Sensor-Selector Strategy for Directed Evolution of Biosynthetic Pathways
Metabolic Engineering Conference
2014
Metabolic Engineering X
General Submissions
Poster Session
Metabolites biosynthetically produced in nature hold enormous potential for the
sustainable production of chemicals, materials and therapeutics. This potential remains
largely unfulfilled because technological limitations severely restrict the types of
metabolites that can be readily detected and the number of biosynthetic pathway
prototypes that can be evaluated. Thus, despite advances in genetic diversification
methods, phenotype evaluation remains the major rate-limiting step.

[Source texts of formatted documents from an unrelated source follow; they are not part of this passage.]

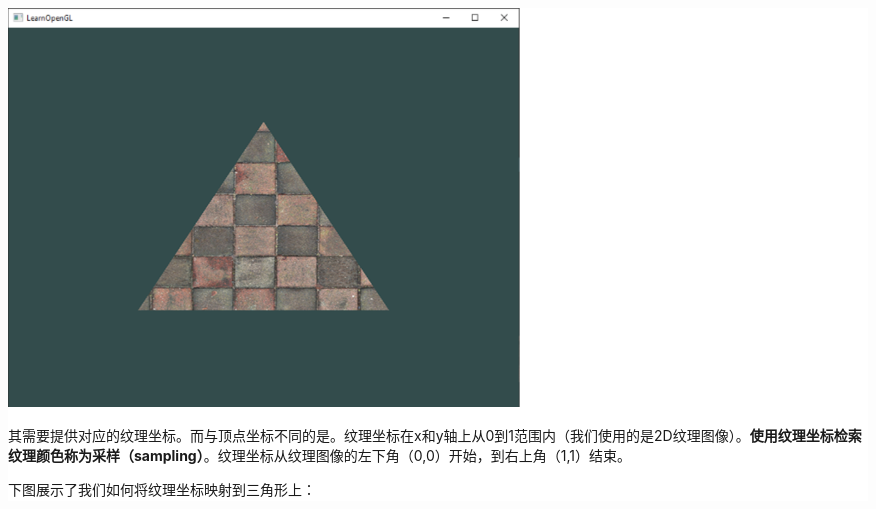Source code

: <img src="./assets/image-20240409131939257.png" alt="image-20240409131939257" style="zoom:50%;" />

其需要提供对应的纹理坐标。而与顶点坐标不同的是。纹理坐标在x和y轴上从0到1范围内（我们使用的是2D纹理图像）。**使用纹理坐标检索纹理颜色称为采样（sampling）**。纹理坐标从纹理图像的左下角（0,0）开始，到右上角（1,1）结束。

下图展示了我们如何将纹理坐标映射到三角形上：
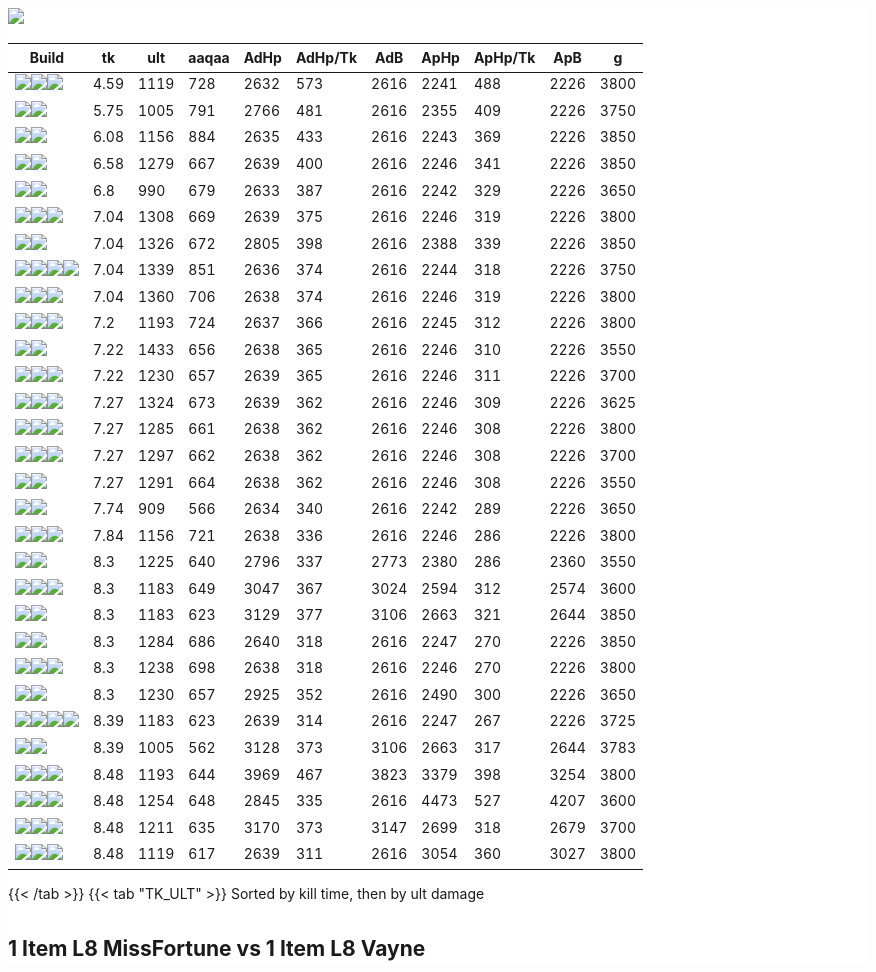 ![](/StatMods/StatModsArmorIcon.png)





 Build |tk|ult|aaqaa|AdHp|AdHp/Tk|AdB|ApHp|ApHp/Tk|ApB|g
-|-|-|-|-|-|-|-|-|-|-
![](/item/6672.png)![](/item/1055.png)![](/item/1036.png)|4.59|1119|728|2632|573|2616|2241|488|2226|3800
![](/item/3153.png)![](/item/1055.png)|5.75|1005|791|2766|481|2616|2355|409|2226|3750
![](/item/6671.png)![](/item/1055.png)|6.08|1156|884|2635|433|2616|2243|369|2226|3850
![](/item/6675.png)![](/item/1055.png)|6.58|1279|667|2639|400|2616|2246|341|2226|3850
![](/item/3124.png)![](/item/1055.png)|6.8|990|679|2633|387|2616|2242|329|2226|3650
![](/item/6696.png)![](/item/1055.png)![](/item/1036.png)|7.04|1308|669|2639|375|2616|2246|319|2226|3800
![](/item/3074.png)![](/item/1055.png)|7.04|1326|672|2805|398|2616|2388|339|2226|3850
![](/item/6695.png)![](/item/1055.png)![](/item/1036.png)![](/item/1036.png)|7.04|1339|851|2636|374|2616|2244|318|2226|3750
![](/item/6676.png)![](/item/1055.png)![](/item/1036.png)|7.04|1360|706|2638|374|2616|2246|319|2226|3800
![](/item/3095.png)![](/item/1055.png)![](/item/1036.png)|7.2|1193|724|2637|366|2616|2245|312|2226|3800
![](/item/6691.png)![](/item/1055.png)|7.22|1433|656|2638|365|2616|2246|310|2226|3550
![](/item/3508.png)![](/item/1055.png)![](/item/1036.png)|7.22|1230|657|2639|365|2616|2246|311|2226|3700
![](/item/3179.png)![](/item/1055.png)![](/item/1037.png)|7.27|1324|673|2639|362|2616|2246|309|2226|3625
![](/item/6693.png)![](/item/1055.png)![](/item/1036.png)|7.27|1285|661|2638|362|2616|2246|308|2226|3800
![](/item/3004.png)![](/item/1055.png)![](/item/1036.png)|7.27|1297|662|2638|362|2616|2246|308|2226|3700
![](/item/3142.png)![](/item/1055.png)|7.27|1291|664|2638|362|2616|2246|308|2226|3550
![](/item/3115.png)![](/item/1055.png)|7.74|909|566|2634|340|2616|2242|289|2226|3650
![](/item/3087.png)![](/item/1055.png)![](/item/1036.png)|7.84|1156|721|2638|336|2616|2246|286|2226|3800
![](/item/6692.png)![](/item/1055.png)|8.3|1225|640|2796|337|2773|2380|286|2360|3550
![](/item/6609.png)![](/item/1055.png)![](/item/1036.png)|8.3|1183|649|3047|367|3024|2594|312|2574|3600
![](/item/3161.png)![](/item/1055.png)|8.3|1183|623|3129|377|3106|2663|321|2644|3850
![](/item/3031.png)![](/item/1055.png)|8.3|1284|686|2640|318|2616|2247|270|2226|3850
![](/item/3033.png)![](/item/1055.png)![](/item/1036.png)|8.3|1238|698|2638|318|2616|2246|270|2226|3800
![](/item/3072.png)![](/item/1055.png)|8.3|1230|657|2925|352|2616|2490|300|2226|3650
![](/item/3006.png)![](/item/1055.png)![](/item/1038.png)![](/item/1037.png)|8.39|1183|623|2639|314|2616|2247|267|2226|3725
![](/item/3078.png)![](/item/1055.png)|8.39|1005|562|3128|373|3106|2663|317|2644|3783
![](/item/6673.png)![](/item/1055.png)![](/item/1036.png)|8.48|1193|644|3969|467|3823|3379|398|3254|3800
![](/item/3156.png)![](/item/1055.png)![](/item/1036.png)|8.48|1254|648|2845|335|2616|4473|527|4207|3600
![](/item/3814.png)![](/item/1055.png)![](/item/1036.png)|8.48|1211|635|3170|373|3147|2699|318|2679|3700
![](/item/3139.png)![](/item/1055.png)![](/item/1036.png)|8.48|1119|617|2639|311|2616|3054|360|3027|3800
{{< /tab >}}
{{< tab "TK_ULT" >}}
Sorted by kill time, then by ult damage
## 1 Item L8 MissFortune vs 1 Item L8 Vayne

Here we present a
broadly extensible synthetic selection system, known as sensor-selector, that
simultaneously expands our phenotype evaluation capabilities in two ways: 1) a wide
range of metabolites are detectable by drawing on the diversity of natural protein and
RNA sensors and 2) directed evolution is harnessed to select the highest-producing
biosynthetic pathways from libraries orders of magnitude larger than current screening
methods permit. To overcome the problem of unproductive escape mutants that has
previously plagued selection-based pathway optimizations, we employ a toggled
selection scheme with dual selective markers to robustly eliminate cells capable of
circumventing selection. We characterize sensor-selectors for 15 metabolites belonging to
diverse classes – polyketide antibiotics, flavonoids, polymer-precursor diacids, vitamins,
long-chain alkanes and sugars. We have developed a general suite of genetic
interventions capable of expanding library sizes by four orders of magnitude and
programming sensor-selectors to function across user-specified metabolite concentration
ranges. Evaluating more than a billion cells per day, we deploy sensor-selector to
optimize biosynthesis of the industrially useful metabolite, naringenin, yielding nearly 50
fold improvement, through four iterations of directed evolution. Sensor-selectors allow
multiplexed phenotype evaluation, obviating the need to characterize designs individually,
thereby facilitating rapid design-build-test cycles in biological engineering. We envision
further application of sensor-selectors to metagenomic pathway discovery, enzyme
engineering, and the evolution of robust genetic circuits.